— TEKS BACAAN —
....

Pihak kedua yang yang harus menjadi target operasi CHR dalam menghadapi krisis adalah karyawan. Karyawan adalah aktor vital dalam manajemen krisis. Krisis tak dapat ditangkal tanpa karyawan. Tidak hanya pasukan elite yang sanggup melawan tapi seluruh karyawan. Tanpa kesatuan antara karyawan dan manajemen, maka seluruh enerji mereka akan habis untuk dialog dan ‘pertempuran’ antar mereka sendiri padahal musuh krisis di depan tak bisa menunggu lagi.
Untuk membuat karyawan terlibat aktif, CHR harus mampu menerangkan secara jujur dan terbuka seluruh kondisi perusahaan. Tanpa perlu ‘make up’ dan kata-kata penuh puisi. Yang penting isi dan substansi. Tanpa ancaman dan bekal serangkaian regulasi yang menguatkan posisi masing-masing.
Ketika semua berunding tanpa senjata, maka jalan damai akan didapatkan. Ketika senjata dengan isi penuh dipakai, maka perundingan hanya akan berakibat situasi, win-lose. Akibatnya, ada hati yang terluka.
Agar karyawan mengerti bahwa ‘we are not in normal time, we are in crisis. We can not do business as usual’, maka komunikasi harus dijalankan dengan transparan. Paradigma tentang karyawan dengan seluruh kelompoknya, termasuk serikat pekerja, harus bernuansa positif.
Sepuluh prinsip dasar ini harus diyakini :
1. Karyawan adalah ‘Human’ bukan sekedar ‘Resources’ yang mudah memahami kondisi perusahaan bila mereka ikut dilibatkan.
2. Mereka memiliki nurani yang mampu menangkap sinyal ketegangan para pemimpin mereka.
3. Mereka bukanlah manusia penuntut yang tak mau tahu kondisi perusahaan.
4. Mereka punya nalar dan akal sehat ketika diperlakukan sebagai manusia dewasa.
5. Mereka adalah ‘Resource’ yang paling feksible menyesuaikan diri terhadap krisis jauh melebihi resources lain.
6. Mereka memiliki potensi yang tak terbayangkan ketika terhimpit. Acapkali ide brilliant muncul ketika muncul bahaya ‘kepepet’.

....

— PERINTAH TUGAS —
Tulis ulang bagian teks tentang karyawan dalam manajemen krisis yang dibuka dengan kata-kata "3. Mereka bukanlah" dan ditutup dengan "sebagai manusia dewasa.", lalu ganti "akal sehat" dengan "pikiran jernih". Entri berikut diambil dari sumber lain, bukan dari teks tentang karyawan dalam manajemen krisis.

— DAFTAR ENTRI —
....

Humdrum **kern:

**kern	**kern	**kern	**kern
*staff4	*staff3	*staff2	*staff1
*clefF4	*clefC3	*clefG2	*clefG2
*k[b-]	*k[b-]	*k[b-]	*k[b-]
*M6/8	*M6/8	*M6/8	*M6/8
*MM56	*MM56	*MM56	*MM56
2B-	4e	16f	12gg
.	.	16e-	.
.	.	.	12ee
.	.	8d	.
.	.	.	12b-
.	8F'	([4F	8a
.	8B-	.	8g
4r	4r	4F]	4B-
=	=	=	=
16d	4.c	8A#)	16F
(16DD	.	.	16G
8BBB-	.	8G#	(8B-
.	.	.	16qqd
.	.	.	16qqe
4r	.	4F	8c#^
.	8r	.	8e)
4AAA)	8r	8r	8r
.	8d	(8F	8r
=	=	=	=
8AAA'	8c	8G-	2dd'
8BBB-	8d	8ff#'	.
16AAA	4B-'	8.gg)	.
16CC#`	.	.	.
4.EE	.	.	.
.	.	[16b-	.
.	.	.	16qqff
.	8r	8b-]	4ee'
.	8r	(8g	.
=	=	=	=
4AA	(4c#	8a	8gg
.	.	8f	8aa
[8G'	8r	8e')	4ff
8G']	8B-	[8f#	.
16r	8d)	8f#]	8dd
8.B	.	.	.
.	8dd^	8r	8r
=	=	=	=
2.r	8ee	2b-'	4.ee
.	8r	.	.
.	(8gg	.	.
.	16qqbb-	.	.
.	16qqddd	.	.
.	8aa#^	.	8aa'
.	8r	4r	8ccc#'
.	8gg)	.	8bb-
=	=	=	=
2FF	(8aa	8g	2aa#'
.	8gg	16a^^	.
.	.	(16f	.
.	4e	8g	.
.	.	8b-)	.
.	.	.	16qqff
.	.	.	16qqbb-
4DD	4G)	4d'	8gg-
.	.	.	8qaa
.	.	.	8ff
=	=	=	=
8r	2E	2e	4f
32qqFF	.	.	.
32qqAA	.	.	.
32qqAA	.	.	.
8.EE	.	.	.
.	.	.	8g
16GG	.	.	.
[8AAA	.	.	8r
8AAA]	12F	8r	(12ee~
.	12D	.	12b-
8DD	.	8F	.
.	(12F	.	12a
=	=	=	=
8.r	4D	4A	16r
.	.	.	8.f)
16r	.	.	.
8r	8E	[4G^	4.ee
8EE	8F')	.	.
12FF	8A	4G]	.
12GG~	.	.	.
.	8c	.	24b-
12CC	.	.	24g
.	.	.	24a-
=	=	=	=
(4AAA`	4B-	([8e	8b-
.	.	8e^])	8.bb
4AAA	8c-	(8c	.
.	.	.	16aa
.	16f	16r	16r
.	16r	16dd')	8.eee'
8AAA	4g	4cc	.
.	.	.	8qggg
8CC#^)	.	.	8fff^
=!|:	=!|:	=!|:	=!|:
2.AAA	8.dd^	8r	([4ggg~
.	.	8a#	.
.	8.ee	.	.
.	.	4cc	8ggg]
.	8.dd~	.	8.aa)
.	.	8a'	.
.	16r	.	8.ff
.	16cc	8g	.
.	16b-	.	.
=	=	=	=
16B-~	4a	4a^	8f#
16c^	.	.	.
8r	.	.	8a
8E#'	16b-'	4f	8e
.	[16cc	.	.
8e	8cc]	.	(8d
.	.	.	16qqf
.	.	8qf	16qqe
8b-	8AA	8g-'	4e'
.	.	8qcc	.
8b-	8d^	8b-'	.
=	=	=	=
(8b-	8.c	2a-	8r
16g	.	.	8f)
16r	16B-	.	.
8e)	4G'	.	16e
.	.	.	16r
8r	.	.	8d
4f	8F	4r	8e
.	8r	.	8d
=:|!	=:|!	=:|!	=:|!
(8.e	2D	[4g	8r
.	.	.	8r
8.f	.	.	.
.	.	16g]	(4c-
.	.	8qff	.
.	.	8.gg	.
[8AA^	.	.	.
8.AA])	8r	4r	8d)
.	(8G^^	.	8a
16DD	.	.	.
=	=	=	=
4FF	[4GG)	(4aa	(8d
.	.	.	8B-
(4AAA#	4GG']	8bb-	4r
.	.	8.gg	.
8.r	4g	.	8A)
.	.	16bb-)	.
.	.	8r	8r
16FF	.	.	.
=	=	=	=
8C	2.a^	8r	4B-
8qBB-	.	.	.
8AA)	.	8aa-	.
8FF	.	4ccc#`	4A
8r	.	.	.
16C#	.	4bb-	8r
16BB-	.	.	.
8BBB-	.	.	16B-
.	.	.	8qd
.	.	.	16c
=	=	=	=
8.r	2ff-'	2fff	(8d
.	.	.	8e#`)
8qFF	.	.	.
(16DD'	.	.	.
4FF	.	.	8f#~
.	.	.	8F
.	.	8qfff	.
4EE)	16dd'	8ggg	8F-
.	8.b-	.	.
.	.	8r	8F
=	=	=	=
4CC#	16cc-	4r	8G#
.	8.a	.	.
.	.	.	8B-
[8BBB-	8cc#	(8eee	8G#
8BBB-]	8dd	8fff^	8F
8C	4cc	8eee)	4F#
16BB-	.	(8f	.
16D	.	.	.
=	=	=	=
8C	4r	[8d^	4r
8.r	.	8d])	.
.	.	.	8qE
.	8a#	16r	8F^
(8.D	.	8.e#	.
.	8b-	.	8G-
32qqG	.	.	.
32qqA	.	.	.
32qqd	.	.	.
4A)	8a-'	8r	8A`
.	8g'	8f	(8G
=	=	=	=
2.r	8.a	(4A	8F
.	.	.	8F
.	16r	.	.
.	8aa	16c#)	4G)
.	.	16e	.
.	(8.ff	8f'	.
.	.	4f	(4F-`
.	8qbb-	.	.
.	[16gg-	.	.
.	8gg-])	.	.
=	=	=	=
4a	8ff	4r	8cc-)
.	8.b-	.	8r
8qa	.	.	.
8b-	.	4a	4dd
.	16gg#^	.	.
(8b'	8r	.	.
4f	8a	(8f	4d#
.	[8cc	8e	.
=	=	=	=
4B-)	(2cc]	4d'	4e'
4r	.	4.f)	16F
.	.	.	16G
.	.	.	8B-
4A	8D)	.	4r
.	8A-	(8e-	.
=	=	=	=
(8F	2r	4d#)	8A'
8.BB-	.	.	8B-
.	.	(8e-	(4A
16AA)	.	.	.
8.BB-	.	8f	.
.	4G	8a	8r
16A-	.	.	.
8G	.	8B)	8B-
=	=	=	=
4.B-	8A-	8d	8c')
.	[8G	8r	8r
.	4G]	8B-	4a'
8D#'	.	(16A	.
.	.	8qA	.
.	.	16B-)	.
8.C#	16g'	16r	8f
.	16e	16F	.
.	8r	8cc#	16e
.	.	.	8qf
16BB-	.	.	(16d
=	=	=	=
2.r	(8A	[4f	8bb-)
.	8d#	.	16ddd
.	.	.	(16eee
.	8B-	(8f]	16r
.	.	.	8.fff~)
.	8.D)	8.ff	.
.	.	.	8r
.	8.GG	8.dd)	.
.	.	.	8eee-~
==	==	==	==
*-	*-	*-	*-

....

— JAWABAN BENAR —
3. Mereka bukanlah manusia penuntut yang tak mau tahu kondisi perusahaan.
4. Mereka punya nalar dan pikiran jernih ketika diperlakukan sebagai manusia dewasa.